"Get your heavy coat, Joseph! Betty, pack the bread into that basket and ask your father to bring down our heaviest blankets!"
"I hope nothing will happen to this nice home of ours," sighed Betty as her father on their departure locked the door.
"Nor to our corn either," he added, with a thought of the winter's food.
Soon they established themselves in the largest home of the neighborhood, which stood open in such a moment of need. Mrs. Haines, ready and capable, did her part for the neighboring families assembled there, while Mr. Haines and Joseph lent their aid to strengthen the fortifications of timber outside and to erect a sentry box on the roof, where guard was to be kept night and day.
As Joseph Haines took his turn to guard, the first night of alarm, Betty crept up to the roof after him and immediately cried, pointing across the river, "Look there, Joe!"
A small glow of fire, seen in the distance, soon brightened the whole sky with flames.

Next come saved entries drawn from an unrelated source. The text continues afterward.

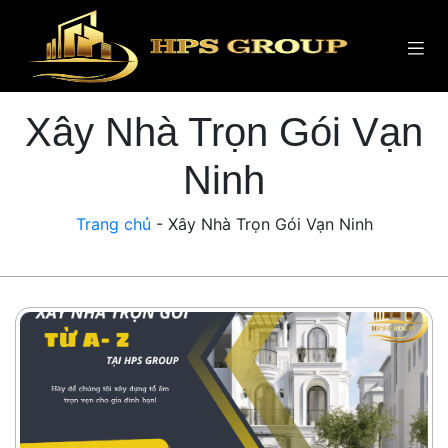
Xây Nhà Trọn Gói Vạn
Ninh
Trang chủ
-
Xây Nhà Trọn Gói Vạn Ninh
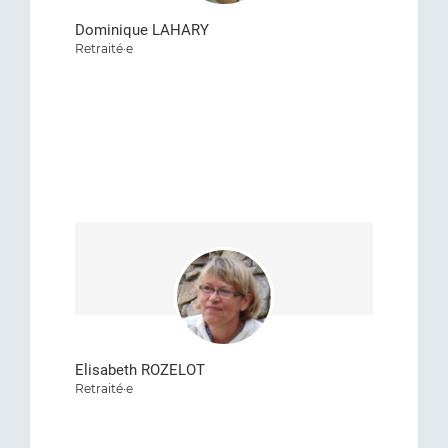
Dominique LAHARY
Retraité·e
Elisabeth ROZELOT
Retraité·e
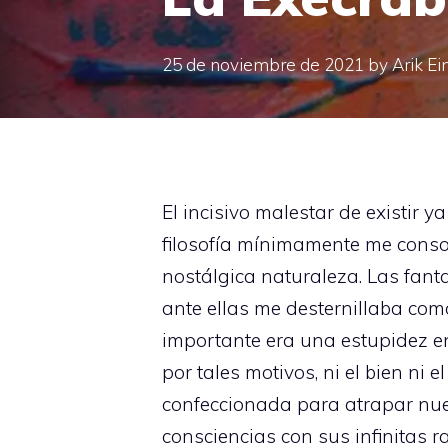
25 de noviembre de 2021
by
Arik Ei
El incisivo malestar de existir y
filosofía mínimamente me conso
nostálgica naturaleza. Las fan
ante ellas me desternillaba co
importante era una estupidez en
por tales motivos, ni el bien n
confeccionada para atrapar nue
consciencias con sus infinitas r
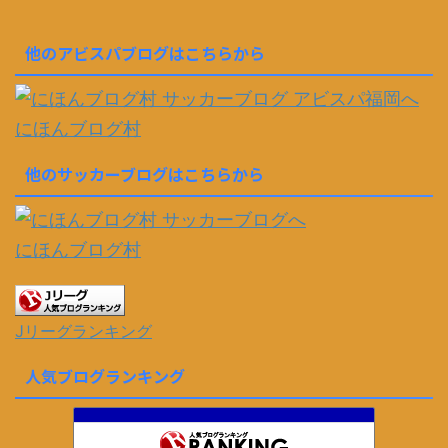
他のアビスパブログはこちらから
にほんブログ村
他のサッカーブログはこちらから
にほんブログ村
Jリーグランキング
人気ブログランキング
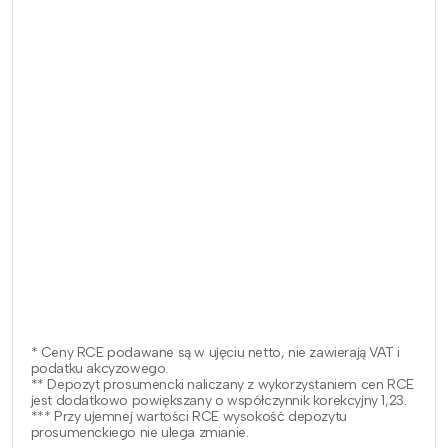
* Ceny RCE podawane są w ujęciu netto, nie zawierają VAT i
podatku akcyzowego.
** Depozyt prosumencki naliczany z wykorzystaniem cen RCE
jest dodatkowo powiększany o współczynnik korekcyjny 1,23.
*** Przy ujemnej wartości RCE wysokość depozytu
prosumenckiego nie ulega zmianie.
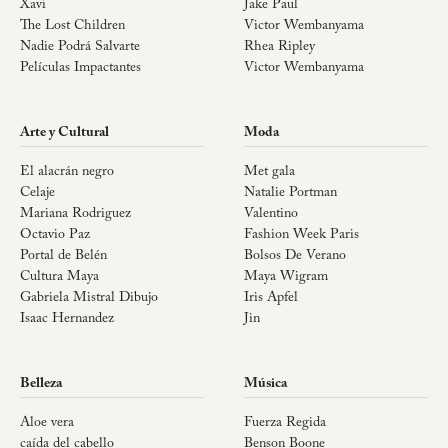
Xavi
Jake Paul
The Lost Children
Victor Wembanyama
Nadie Podrá Salvarte
Rhea Ripley
Películas Impactantes
Victor Wembanyama
Arte y Cultural
Moda
El alacrán negro
Met gala
Celaje
Natalie Portman
Mariana Rodriguez
Valentino
Octavio Paz
Fashion Week Paris
Portal de Belén
Bolsos De Verano
Cultura Maya
Maya Wigram
Gabriela Mistral Dibujo
Iris Apfel
Isaac Hernandez
Jin
Belleza
Música
Aloe vera
Fuerza Regida
caída del cabello
Benson Boone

"Work of the Indians!" muttered Joe. When word was brought the next day that two houses and three barns with a large quantity of grain had been burned that night by the Indians, Betty implored her brother, "Oh, don't let them burn our house, Joe!"
"No, little Betty, I'll see that they do not," he declared with determination.
Later the report reached Dover of six houses burned at Oyster River (a neighboring village) and two men killed. The young men of Dover rose with indignation at the insults of the Indians and begged Major Waldron, commander of the militia, to grant them permission to protect the town in their own way. This request granted, some twenty of them, Joseph Haines in the number, armed themselves and scattered through the woods, hoping in that way to find the lurking savages who were doing their mischief in small groups.
Just at dusk Joseph, with one companion, took his position in the woods near his own home.